Wilcoxon signed rank test

paired observations

Example 2 (Wilcoxon signed rank test (paired observations)) Let’s return to our placebo-controlled clinical trial to test the effectiveness of a sleeping drug. Again, the hours of sleep we recorded for each participants are:

The hours of sleep recorded for each study participant:

id	drug	placebo
1	6.1	5.2
2	6.0	7.9
3	8.2	3.9
4	7.6	4.7
5	6.5	5.3
6	5.4	7.4
7	6.9	4.2
8	6.7	6.1
9	7.4	3.8
10	5.8	7.3

Is there enough evidence to reject a null hypothesis of the median of the differences between the paired observations being equal to 0? I.e. is the drug having an effect?

Wilcoxon signed rank test

paired observations

Define the null and alternative hypothesis under the study

$H_0:$ the median difference in the population equals to zero
$H_1:$ the median difference in the population does not equals to zero

Wilcoxon signed rank test

paired observations

To calculate test statistics:

calculate difference and exclude differences that equal to 0
rank difference in ascending order, ignoring the sign, e.g. the smallest difference value, here 0.6 is ranked 1.
sum up the ranks of the negative differences and of positive differences and denote these sums by $T_{-}$ and $T_{+}$ respectively
Why? If there were no differences in effectiveness between the sleeping drug and the placebo then the sums $T_{-}$ and $T_{+}$ would be similar.

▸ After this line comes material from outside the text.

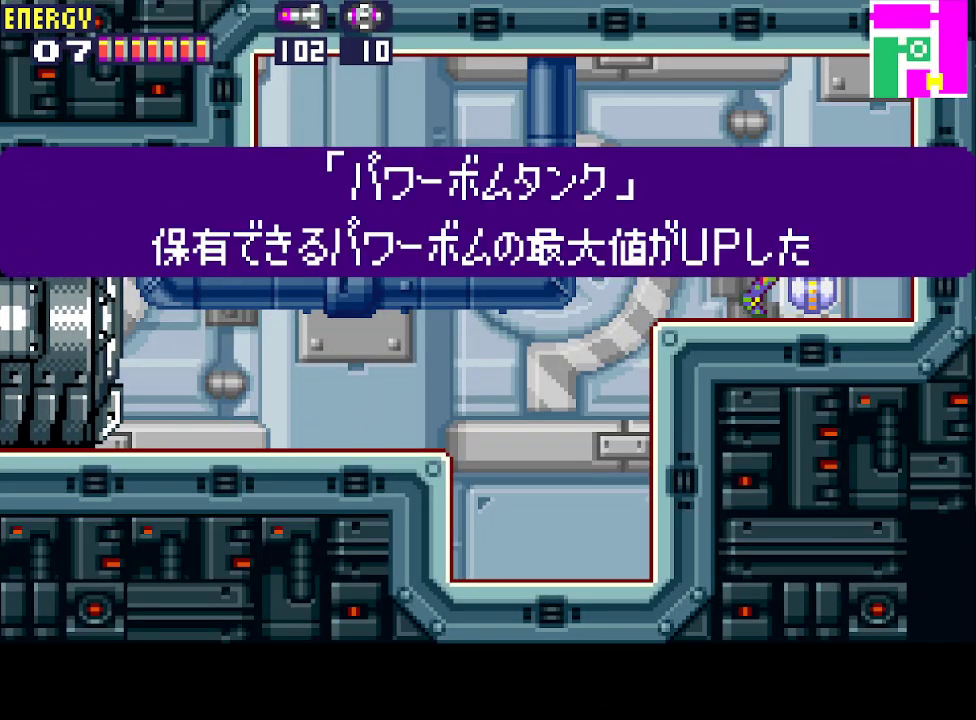
{"buttons": ["CROSS", "CIRCLE", "DPAD_LEFT"], "events": [[33, "CIRCLE", "down"], [133, "CIRCLE", "up"], [200, "CIRCLE", "down"], [200, "CROSS", "down"], [267, "CIRCLE", "up"], [267, "CROSS", "up"], [300, "CIRCLE", "down"], [333, "CROSS", "down"], [400, "CROSS", "up"], [433, "CIRCLE", "up"], [467, "CIRCLE", "down"], [500, "CROSS", "down"]]}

If there were a difference then one sum would be much smaller and one sum would be much larger than expected.
we get $T_{-} = 40$ and $T_{+} = 15$
denote the smaller sum by T and interpret the P-value, here $T = 15$

Table 2: Demonstrating steps in the calculating W, Wilcoxon signed-rank test statistics for difference in mean (paired observations)
id	drug	placebo	diff	rank
1	6.1	5.2	0.9	2
2	6.0	7.9	-1.9	5
3	8.2	3.9	4.3	10
4	7.6	4.7	2.9	8
5	6.5	5.3	1.2	3
6	5.4	7.4	-2.0	6
7	6.9	4.2	2.7	7
8	6.7	6.1	0.6	1
9	7.4	3.8	3.6	9
10	5.8	7.3	-1.5	4
Note:
T(-)=40$ , T(+) = 15

Wilcoxon signed rank test

paired observations

The “Critical values for the Wilcoxon matched pairs signed rank test” table can be found online or here
The Wilcoxon signed rank test is based on assessing whether $T$, the smaller of $T_{-}$ and $T_{+}$, is smaller than would be expected by chance, under the null hypothesis that the median of the paired differences is zero.
The hypothesis is that $T$ is equal to the sum of the ranks divided by 2, so that the smaller $T$ the more evidence there is against the null hypothesis.
Having our $T$ value we can check what is the probability of observing the value of $T$ under the null hypothesis, by checking the statistical table of “Critical values for the Wilcoxon matched pairs signed rank test”.
In our example, the sample size $n=10$, where $n$ is the number of non-zero differences (we had none) and 5% percentage point is 8. Since $T=15 > 8$ our $P-value > 0.05$ and we do not have enough evidence to reject the null hypothesis. There is no evidence of the sleeping drug working.

Wilcoxon signed rank test

paired observations

In R we use wilcox.test() function adjusting paired argument.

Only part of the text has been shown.